Nogales group feeds vulnerable communities as it fights food waste
TEMPE – On a recent Saturday, a group of people huddled in biting cold underneath the solar panels on parking lot 59 at Arizona State University’s Tempe campus. They waited to take their pick from a cornucopia of zucchini, squash, watermelons and peppers that had been trucked in and piled onto tables.
Produce on Wheels Without Waste was responsible for the bounty of fruits and vegetables, distributing and delivering fresh produce at a discount to low-income communities and areas in so-called food deserts.
At this pop-up on campus, produce costs pennies per pound.
“For someone who might be on tighter of a budget, 70 pounds of food for 12 bucks, that’s hard to beat,” said Nathan Morrison, a South Phoenix resident who has been coming to the P.O.W.W.O.W. market, as the program is known, for more than a year.
Morrison said he is resourceful, preserving any leftover produce or making compost for his garden.
“There’s so much you can do with it.” he said. “As opposed to eating it, I do canning and pickling and that kind of stuff too, so I can make stuff like this last.”
The fruits and vegetables he receives at a P.O.W.W.O.W. can last him for up to a month.
Borderlands Produce Rescue, which runs P.O.W.W.O.W., retrieves produce, unlikely to be sold to consumers, from warehouses of such grocery stores as Fry's Food and Drug, Safeway and Food City, then prepares the food for distribution at a discount.
The organization has helped feed more than 100,000 households, and each year rescues 33 million to 40 million pounds of produce that otherwise would end up in landfills, organization leaders say.
“America produces enough food to feed everybody, so we might as well use what we can,” Morrison said. “If they can’t use it in the stores, give it to people who are willing to take the less prettier ones. It all turns into mush anyway.”
Jeremey Morgan went to lot 59 with his 5-year-old son Jaiden,.
“We’re able to buy a lot and save a lot so we don’t have to go to the grocery store, and it gives us something to do on Saturday,” he said.
The bounty of Mexico
Although the produce is sold in Tempe, Glendale, Mesa and Tucson, the program is based in a warehouse near Nogales that is rural enough that wild horses graze nearby. There, Borderlands Produce Rescue CEO and President Yolanda Soto explained how the group operates.
The organization recently stopped receiving government funding so leaders changed its name from Borderlands Food Bank. The Borderlands team did not agree with the requirements that come with government funds, such as requiring proof of financial hardship, Soto said.
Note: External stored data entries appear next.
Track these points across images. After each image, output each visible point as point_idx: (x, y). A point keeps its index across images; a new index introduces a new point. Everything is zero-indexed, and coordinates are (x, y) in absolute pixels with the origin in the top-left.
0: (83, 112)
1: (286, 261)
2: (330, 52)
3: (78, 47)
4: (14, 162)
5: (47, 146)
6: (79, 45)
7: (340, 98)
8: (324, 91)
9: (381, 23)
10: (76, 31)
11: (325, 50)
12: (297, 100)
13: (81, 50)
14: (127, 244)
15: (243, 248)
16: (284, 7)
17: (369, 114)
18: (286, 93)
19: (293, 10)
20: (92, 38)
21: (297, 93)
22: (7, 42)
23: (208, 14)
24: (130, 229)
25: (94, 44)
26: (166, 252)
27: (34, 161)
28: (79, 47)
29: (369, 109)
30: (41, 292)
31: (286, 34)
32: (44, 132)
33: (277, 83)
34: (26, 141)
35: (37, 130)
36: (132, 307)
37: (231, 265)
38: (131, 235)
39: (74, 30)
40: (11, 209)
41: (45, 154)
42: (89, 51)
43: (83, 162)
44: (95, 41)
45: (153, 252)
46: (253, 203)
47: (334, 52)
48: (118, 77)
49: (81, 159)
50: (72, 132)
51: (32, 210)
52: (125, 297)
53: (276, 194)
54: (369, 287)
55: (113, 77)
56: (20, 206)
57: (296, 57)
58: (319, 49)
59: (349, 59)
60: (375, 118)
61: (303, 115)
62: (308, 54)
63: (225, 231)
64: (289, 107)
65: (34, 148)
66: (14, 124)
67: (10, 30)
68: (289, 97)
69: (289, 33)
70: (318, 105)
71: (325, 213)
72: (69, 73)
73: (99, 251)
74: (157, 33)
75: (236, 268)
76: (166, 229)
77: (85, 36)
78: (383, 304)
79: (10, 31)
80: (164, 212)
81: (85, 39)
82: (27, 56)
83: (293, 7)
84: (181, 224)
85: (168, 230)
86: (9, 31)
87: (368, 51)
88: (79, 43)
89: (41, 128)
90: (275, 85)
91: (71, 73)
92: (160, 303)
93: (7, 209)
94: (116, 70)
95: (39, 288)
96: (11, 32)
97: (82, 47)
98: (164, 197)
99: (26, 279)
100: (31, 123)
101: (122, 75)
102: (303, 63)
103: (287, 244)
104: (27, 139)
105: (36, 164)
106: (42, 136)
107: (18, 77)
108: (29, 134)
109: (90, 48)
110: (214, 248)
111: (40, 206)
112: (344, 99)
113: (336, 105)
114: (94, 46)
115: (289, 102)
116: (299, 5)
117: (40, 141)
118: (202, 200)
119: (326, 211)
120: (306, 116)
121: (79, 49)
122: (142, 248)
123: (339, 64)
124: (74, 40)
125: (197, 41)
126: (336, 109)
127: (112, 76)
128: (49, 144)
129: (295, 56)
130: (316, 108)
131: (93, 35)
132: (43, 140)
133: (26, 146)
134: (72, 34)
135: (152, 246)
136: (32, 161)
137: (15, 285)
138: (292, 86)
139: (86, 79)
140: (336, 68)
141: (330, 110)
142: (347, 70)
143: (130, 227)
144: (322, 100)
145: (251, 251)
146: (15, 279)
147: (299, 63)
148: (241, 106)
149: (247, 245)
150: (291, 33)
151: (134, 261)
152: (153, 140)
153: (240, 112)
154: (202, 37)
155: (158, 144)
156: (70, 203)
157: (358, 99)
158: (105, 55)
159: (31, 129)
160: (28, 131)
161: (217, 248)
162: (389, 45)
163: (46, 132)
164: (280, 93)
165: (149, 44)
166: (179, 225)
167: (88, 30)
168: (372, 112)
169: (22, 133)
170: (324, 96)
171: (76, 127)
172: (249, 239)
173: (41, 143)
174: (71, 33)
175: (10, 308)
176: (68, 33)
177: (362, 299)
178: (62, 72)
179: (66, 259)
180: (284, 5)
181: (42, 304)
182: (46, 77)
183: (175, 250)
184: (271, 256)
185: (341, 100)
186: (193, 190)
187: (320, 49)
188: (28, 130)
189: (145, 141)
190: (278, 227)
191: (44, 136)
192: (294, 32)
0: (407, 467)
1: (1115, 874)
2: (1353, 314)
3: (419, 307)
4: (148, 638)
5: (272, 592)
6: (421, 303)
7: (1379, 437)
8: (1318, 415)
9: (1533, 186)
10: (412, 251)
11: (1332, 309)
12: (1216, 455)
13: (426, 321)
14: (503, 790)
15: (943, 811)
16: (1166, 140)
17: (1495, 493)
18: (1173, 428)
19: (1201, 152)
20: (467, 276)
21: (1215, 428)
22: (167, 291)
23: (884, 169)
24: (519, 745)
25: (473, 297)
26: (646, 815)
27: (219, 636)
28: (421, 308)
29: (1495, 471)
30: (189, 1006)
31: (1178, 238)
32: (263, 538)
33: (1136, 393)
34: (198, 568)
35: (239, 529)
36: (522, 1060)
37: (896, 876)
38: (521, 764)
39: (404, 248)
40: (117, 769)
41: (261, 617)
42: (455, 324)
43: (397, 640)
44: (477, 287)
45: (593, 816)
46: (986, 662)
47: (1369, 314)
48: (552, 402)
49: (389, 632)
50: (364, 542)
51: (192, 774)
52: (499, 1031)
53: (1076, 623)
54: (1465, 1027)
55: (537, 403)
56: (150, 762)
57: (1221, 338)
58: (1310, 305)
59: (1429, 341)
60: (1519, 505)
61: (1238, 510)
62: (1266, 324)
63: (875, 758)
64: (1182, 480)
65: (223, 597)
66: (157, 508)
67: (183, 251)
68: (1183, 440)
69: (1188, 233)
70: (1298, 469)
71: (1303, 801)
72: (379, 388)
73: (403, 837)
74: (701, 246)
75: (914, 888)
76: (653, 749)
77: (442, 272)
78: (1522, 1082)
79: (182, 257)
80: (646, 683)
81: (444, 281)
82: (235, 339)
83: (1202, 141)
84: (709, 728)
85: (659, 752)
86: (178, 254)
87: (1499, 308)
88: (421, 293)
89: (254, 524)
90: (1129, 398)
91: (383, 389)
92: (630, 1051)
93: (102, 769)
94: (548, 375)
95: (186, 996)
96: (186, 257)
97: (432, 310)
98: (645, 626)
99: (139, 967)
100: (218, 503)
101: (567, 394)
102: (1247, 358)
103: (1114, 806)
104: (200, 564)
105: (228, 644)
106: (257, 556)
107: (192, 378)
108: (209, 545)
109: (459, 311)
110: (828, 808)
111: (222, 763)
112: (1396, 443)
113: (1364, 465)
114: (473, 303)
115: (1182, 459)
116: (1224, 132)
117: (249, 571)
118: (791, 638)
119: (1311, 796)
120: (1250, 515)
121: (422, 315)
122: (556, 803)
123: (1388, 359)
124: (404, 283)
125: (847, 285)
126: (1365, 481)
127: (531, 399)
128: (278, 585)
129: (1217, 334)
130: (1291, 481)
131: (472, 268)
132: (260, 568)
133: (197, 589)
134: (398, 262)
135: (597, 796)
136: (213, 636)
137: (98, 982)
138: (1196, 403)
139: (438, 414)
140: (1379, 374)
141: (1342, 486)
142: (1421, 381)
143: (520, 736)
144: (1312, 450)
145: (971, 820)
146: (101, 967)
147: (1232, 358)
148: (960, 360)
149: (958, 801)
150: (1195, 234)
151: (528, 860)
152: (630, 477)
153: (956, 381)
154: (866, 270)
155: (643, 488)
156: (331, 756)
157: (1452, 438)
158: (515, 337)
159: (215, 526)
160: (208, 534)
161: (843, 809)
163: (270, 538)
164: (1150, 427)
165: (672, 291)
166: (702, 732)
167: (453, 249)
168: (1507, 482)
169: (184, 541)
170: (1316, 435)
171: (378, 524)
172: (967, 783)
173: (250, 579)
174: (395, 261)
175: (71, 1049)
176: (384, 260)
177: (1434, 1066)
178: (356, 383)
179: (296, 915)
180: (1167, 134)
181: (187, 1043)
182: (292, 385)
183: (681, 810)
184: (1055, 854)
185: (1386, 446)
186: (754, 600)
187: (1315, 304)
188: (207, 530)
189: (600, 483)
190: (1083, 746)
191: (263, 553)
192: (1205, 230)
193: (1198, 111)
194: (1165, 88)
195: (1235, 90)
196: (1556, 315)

“People go to places like ours because they’re in need,” she said. “And then you have to sit there and ask them to prove their need? I don’t think so. It’s not a good thing, and we don’t like it.”
Soto, the organization’s leader since it was launched 20 years ago, also severed ties with federal funding because it did not allow undocumented people or residents of Mexico to receive their services.
“These people are our neighbors,” she said. “We want to be able to share.”
Borderlands Produce Rescue also takes food to elderly or people with disabilities who can’t make it to their food-distribution events. Program intern Mariana Estrada runs the new delivery program, called Bendiciones, Spanish for “Blessings.”
The Bendiciones program goes further than just feeding needy people, Estrada said. It also gives the elderly companionship.
“I’ve gone to places where a few people have depression and their family just abandons them,” she said. “A lot of them are alone and just feel empty. They start talking to you about their problems and any little thing that they converse with you, they feel better. “
Although the organization receives community support and its P.O.W.W.O.W.s sometime attract hundreds of people, the organization still faces daily challenges.
In Mexico, where the majority of produce is grown, climate change is affecting the variety of produce that is sent across the border, Soto said. Freezes and hurricanes have ruined crops in the field. That lack of variety sometimes can deter people from shopping at P.O.W.W.O.W.s, she added.
Without sufficient funds, she said, the group, which is relies on grants and private donations, will have to start cutting host sites.
“People need to understand that if you don’t have 10 or 15 varieties at the market you should still go because your obligation is also to help curb food waste,” she said.